• _Records provided_:
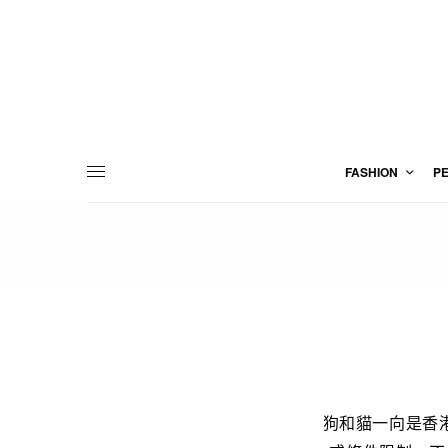
FASHION
P
狗和貓一向是香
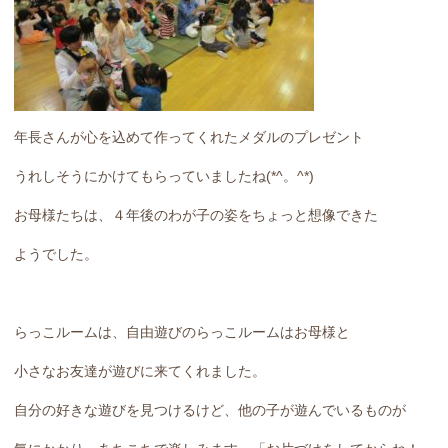
年長さんが心を込めて作ってくれたメダルのプレゼント
うれしそうにかけてもらっていましたね(*^。^*)
お母様たちは、４年後のわが子の姿をちょっと想像できた
ようでした。
らっこルームは、自由遊びのらっこルームはお母様と
小さなお友達が遊びに来てくれました。
自分の好きな遊びを見つけるけど、他の子が遊んでいるものが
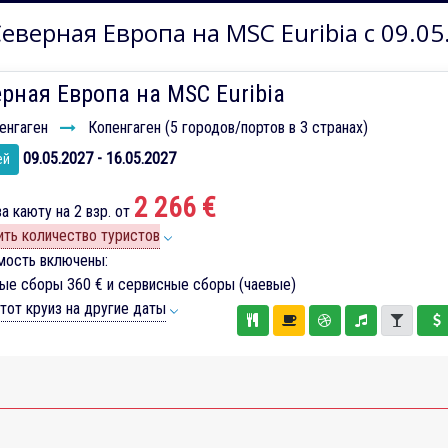
еверная Европа на MSC Euribia с 09.05
рная Европа на MSC Euribia
енгаген
Копенгаген (5 городов/портов в 3 странах)
09.05.2027 - 16.05.2027
ей
2 266 €
а каюту на 2 взр. от
ть количество туристов
мость включены:
вые сборы
360 €
и сервисные сборы (чаевые)
тот круиз на другие даты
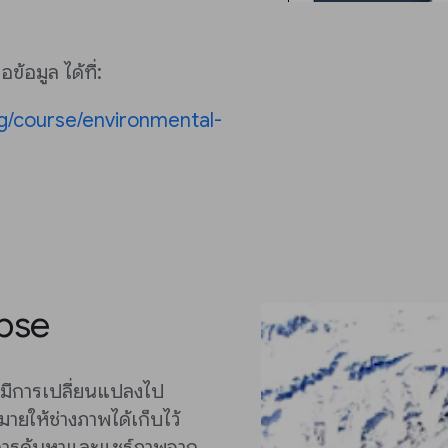
ข้อมูล ได้ที่:
ng/course/environmental-
apse
ลกมีการเปลี่ยนแปลงไป
ายให้ช่างภาพได้เก็บไว้
้การค้นหาและแชร์ภาพจาก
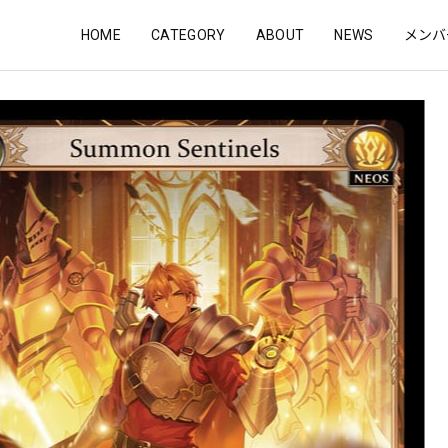
HOME
CATEGORY
ABOUT
NEWS
メンバ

• _Directive_:
The records above are to be restated exactly, without their pictures.

• _Task solution_:
FASHION
P
狗和貓一向是香
年長さんが心を込めて作ってくれたメダルのプレゼント
うれしそうにかけてもらっていましたね(*^。^*)
お母様たちは、４年後のわが子の姿をちょっと想像できた
ようでした。
らっこルームは、自由遊びのらっこルームはお母様と
小さなお友達が遊びに来てくれました。
自分の好きな遊びを見つけるけど、他の子が遊んでいるものが
еверная Европа на MSC Euribia с 09.05
рная Европа на MSC Euribia
енгаген
Копенгаген (5 городов/портов в 3 странах)
09.05.2027 - 16.05.2027
ей
2 266 €
а каюту на 2 взр. от
ть количество туристов
мость включены:
вые сборы
360 €
и сервисные сборы (чаевые)
тот круиз на другие даты
ข้อมูล ได้ที่:
ng/course/environmental-
apse
ลกมีการเปลี่ยนแปลงไป
ายให้ช่างภาพได้เก็บไว้
้การค้นหาและแชร์ภาพจาก
HOME
CATEGORY
ABOUT
NEWS
メンバ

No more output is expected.